START Data

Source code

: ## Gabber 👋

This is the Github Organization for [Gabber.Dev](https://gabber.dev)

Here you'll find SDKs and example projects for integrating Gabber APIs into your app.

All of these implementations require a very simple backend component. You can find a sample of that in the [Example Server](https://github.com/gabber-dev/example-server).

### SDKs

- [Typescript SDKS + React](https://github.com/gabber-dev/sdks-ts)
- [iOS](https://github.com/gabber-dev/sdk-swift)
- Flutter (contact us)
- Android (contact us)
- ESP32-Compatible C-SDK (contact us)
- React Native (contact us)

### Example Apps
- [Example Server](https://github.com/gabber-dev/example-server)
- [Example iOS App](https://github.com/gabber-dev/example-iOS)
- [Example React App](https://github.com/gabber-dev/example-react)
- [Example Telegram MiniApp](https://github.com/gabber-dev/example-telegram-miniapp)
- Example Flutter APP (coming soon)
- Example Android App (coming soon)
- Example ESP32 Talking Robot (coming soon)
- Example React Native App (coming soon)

END Data

Exercise description » Can you rewrite all of the material above, changing every "contact us" to "email us" and keeping everything else the same?

Exercise output »
Source code

: ## Gabber 👋

This is the Github Organization for [Gabber.Dev](https://gabber.dev)

Here you'll find SDKs and example projects for integrating Gabber APIs into your app.

All of these implementations require a very simple backend component. You can find a sample of that in the [Example Server](https://github.com/gabber-dev/example-server).

### SDKs

- [Typescript SDKS + React](https://github.com/gabber-dev/sdks-ts)
- [iOS](https://github.com/gabber-dev/sdk-swift)
- Flutter (email us)
- Android (email us)
- ESP32-Compatible C-SDK (email us)
- React Native (email us)

### Example Apps
- [Example Server](https://github.com/gabber-dev/example-server)
- [Example iOS App](https://github.com/gabber-dev/example-iOS)
- [Example React App](https://github.com/gabber-dev/example-react)
- [Example Telegram MiniApp](https://github.com/gabber-dev/example-telegram-miniapp)
- Example Flutter APP (coming soon)
- Example Android App (coming soon)
- Example ESP32 Talking Robot (coming soon)
- Example React Native App (coming soon)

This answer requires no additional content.